If the Vermont Senate's 26-4 vote stands, the power plant in Vernon, Vermont, 140 miles from Boston, will close when its license expires. Vermont will be the first state in over 20 years to shut down a nuclear plant; California voters took similar action in 1989.
Vermont is the only state with laws that allow its legislature to grant or deny nuclear reactor license applications.
The vote shows potential roadblocks to the U.S. nuclear industry's planned expansion, after the Obama administration last week approved $8.3 billion in loan guarantees to build a new nuclear plant in Georgia.
While the Obama administration advocates a nuclear revival to reduce dependency on foreign oil and cut greenhouse gas emissions, opponents of Vermont Yankee have used the leak to show Entergy is not operating the reactor safely.
Entergy, of New Orleans, applied with the U.S. Nuclear Regulatory Commission in 2006 to renew the 40-year operating license for the plant, which began operations in 1972. The renewal would be for an additional 20 years.
"The effort to win a 20-year renewal of Vermont Yankee's operating license is far from over," Entergy said in a statement, pledging to carry on its license renewal efforts.
The state Senate voted against the renewal because it was "not in the best interest of Vermont," Pete Shumlin, president of the Vermont Senate and Democratic gubernatorial candidate, told Reuters.
Shumlin also said there were concerns that the price Entergy offered to sell power in the future was higher than current rates and that the Louisiana company's plan to spin off its non-regulated nuclear plants, including Vermont Yankee, will not benefit Vermont ratepayers.
The NRC said in a statement it would send a team to the site to investigate Entergy's dealings with the state.
The nuclear power industry still faces regulatory hurdles as it tries to swing into construction mode for the first time since the Three Mile Island accident in 1979 threatened the eastern United States with a nuclear meltdown.

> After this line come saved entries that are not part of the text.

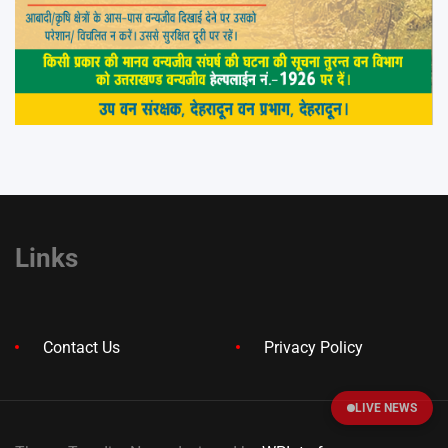
Links
Contact Us
Privacy Policy
LIVE NEWS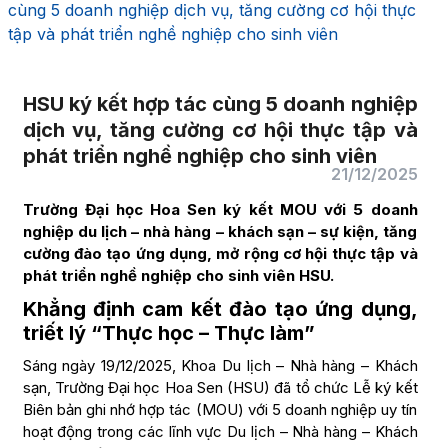
cùng 5 doanh nghiệp dịch vụ, tăng cường cơ hội thực
tập và phát triển nghề nghiệp cho sinh viên
HSU ký kết hợp tác cùng 5 doanh nghiệp
dịch vụ, tăng cường cơ hội thực tập và
phát triển nghề nghiệp cho sinh viên
21/12/2025
Trường Đại học Hoa Sen ký kết MOU với 5 doanh
nghiệp du lịch – nhà hàng – khách sạn – sự kiện, tăng
cường đào tạo ứng dụng, mở rộng cơ hội thực tập và
phát triển nghề nghiệp cho sinh viên HSU.
Khẳng định cam kết đào tạo ứng dụng,
triết lý “Thực học – Thực làm”
Sáng ngày 19/12/2025, Khoa Du lịch – Nhà hàng – Khách
sạn, Trường Đại học Hoa Sen (HSU) đã tổ chức Lễ ký kết
Biên bản ghi nhớ hợp tác (MOU) với 5 doanh nghiệp uy tín
hoạt động trong các lĩnh vực Du lịch – Nhà hàng – Khách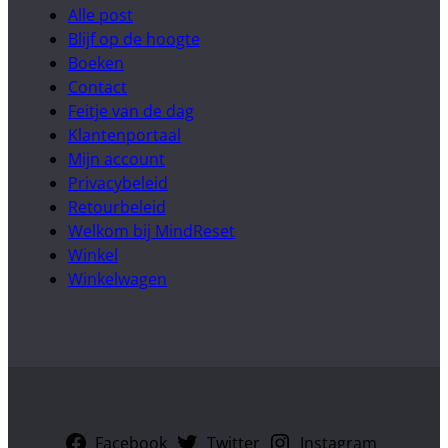
Alle post
Blijf op de hoogte
Boeken
Contact
Feitje van de dag
Klantenportaal
Mijn account
Privacybeleid
Retourbeleid
Welkom bij MindReset
Winkel
Winkelwagen
Facebook
Twitter
Instagram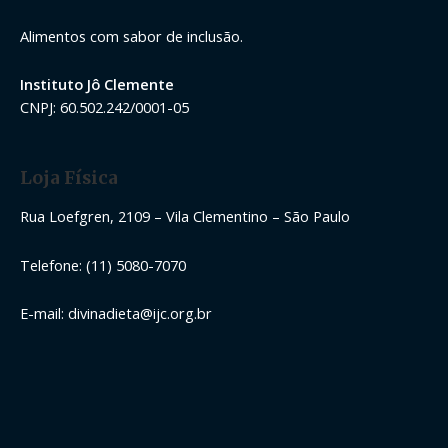
Alimentos com sabor de inclusão.
Instituto Jô Clemente
CNPJ: 60.502.242/0001-05
Loja Física
Rua Loefgren, 2109 – Vila Clementino – São Paulo
Telefone: (11) 5080-7070
E-mail: divinadieta@ijc.org.br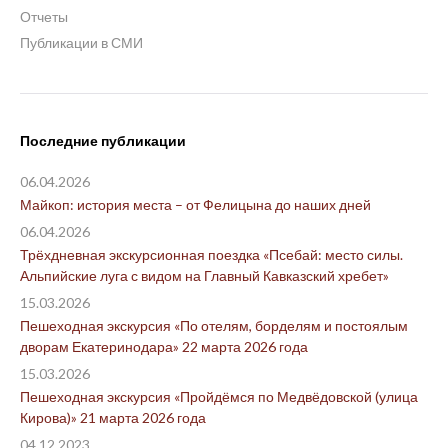
Отчеты
Публикации в СМИ
Последние публикации
06.04.2026
Майкоп: история места – от Фелицына до наших дней
06.04.2026
Трёхдневная экскурсионная поездка «Псебай: место силы.
Альпийские луга с видом на Главный Кавказский хребет»
15.03.2026
Пешеходная экскурсия «По отелям, борделям и постоялым
дворам Екатеринодара» 22 марта 2026 года
15.03.2026
Пешеходная экскурсия «Пройдёмся по Медвёдовской (улица
Кирова)» 21 марта 2026 года
04.12.2023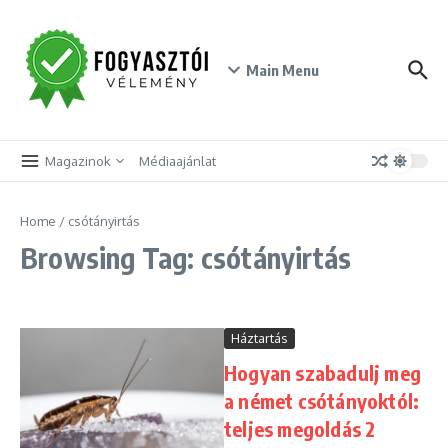
Skip to content
Main Menu
Magazinok
Médiaajánlat
Home
/
csótányirtás
Browsing Tag: csótányirtás
Háztartás
Hogyan szabadulj meg
a német csótányoktól:
teljes megoldás 2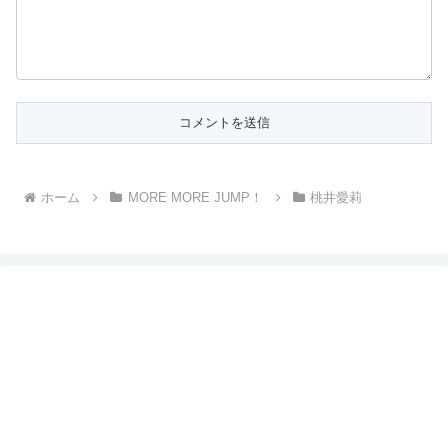
ホーム
MORE MORE JUMP！
桃井愛莉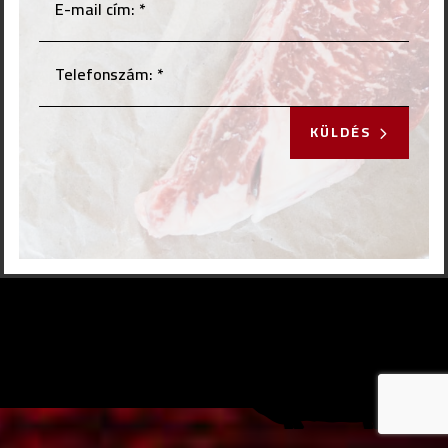
KÜLDÉS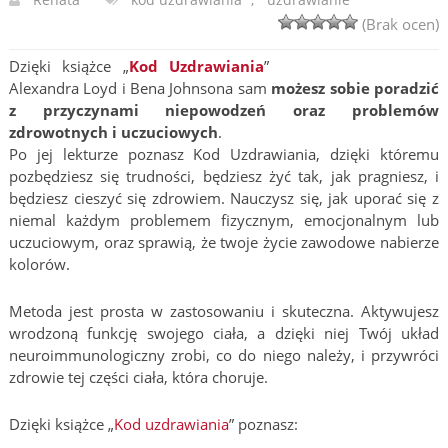
(Brak ocen)
Dzięki książce „
Kod Uzdrawiania
”
Alexandra Loyd i Bena Johnsona sam
możesz sobie poradzić
z przyczynami niepowodzeń oraz problemów
zdrowotnych i uczuciowych
.
Po jej lekturze poznasz Kod Uzdrawiania, dzięki któremu
pozbędziesz się trudności, będziesz żyć tak, jak pragniesz, i
będziesz cieszyć się zdrowiem. Nauczysz się, jak uporać się z
niemal każdym problemem fizycznym, emocjonalnym lub
uczuciowym, oraz sprawią, że twoje życie zawodowe nabierze
kolorów.
Metoda jest prosta w zastosowaniu i skuteczna. Aktywujesz
wrodzoną funkcję swojego ciała, a dzięki niej Twój układ
neuroimmunologiczny zrobi, co do niego należy, i przywróci
zdrowie tej części ciała, która choruje.
Dzięki książce „
Kod uzdrawiania
” poznasz: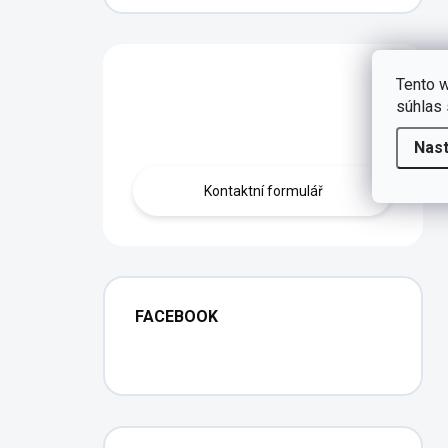
Máte otázku?
Tento w
súhlas 
Obraťte se na nás.
Nas
Kontaktní formulář
FACEBOOK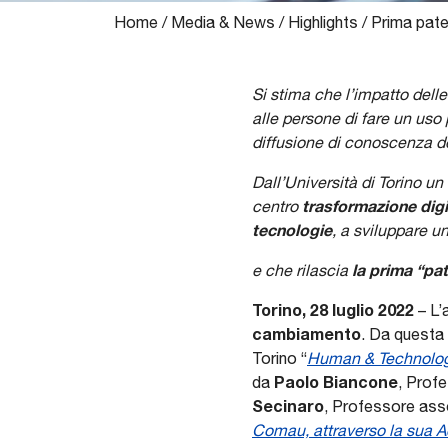
Home
/
Media & News
/
Highlights
/
Prima pate
Si stima che l’impatto delle
alle persone di fare un uso 
diffusione di conoscenza d
Dall’Università di Torino un
trasformazione digi
centro
tecnologie
, a sviluppare u
la prima “pat
e che rilascia
Torino, 28 luglio 2022
–
L’
cambiamento
. Da questa 
Torino “
Human & Technology
Paolo Biancone
da
, Profe
Secinaro
, Professore asso
Comau, attraverso la sua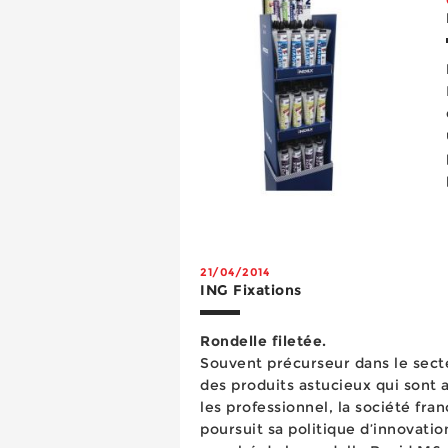
21/04/2014
ING Fixations
Rondelle filetée.
Souvent précurseur dans le secte
des produits astucieux qui sont 
les professionnel, la société fran
poursuit sa politique d’innovatio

Since 2007, the NRC has received applications to build 28 new reactors, which emit no greenhouse gases.
NOT THE ONLY TRITIUM LEAK
Tritium is a mildly radioactive isotope of hydrogen that occurs naturally in very small amounts in groundwater. It is also a byproduct of power production in nuclear plants. But the NRC said the leak reported at Vermont Yankee in January posed no immediate threat to public health and safety.
Entergy said there have been no tritium levels found in drinking water wells or the Connecticut River.
The 620-megawatt Vermont Yankee plant, located near the Connecticut River in Vernon in Windham County, can power about 620,000 homes.
Tritium contamination, however, is not unique to Vermont Yankee.
Over the past few years, the NRC has investigated tritium releases at several reactors, including Entergy's Indian Point and FitzPatrick in New York and Exelon Corp's Oyster Creek in New Jersey and Braidwood in Illinois.
The 104 nuclear power reactors in the United States provide about 20 percent of the nation's electricity.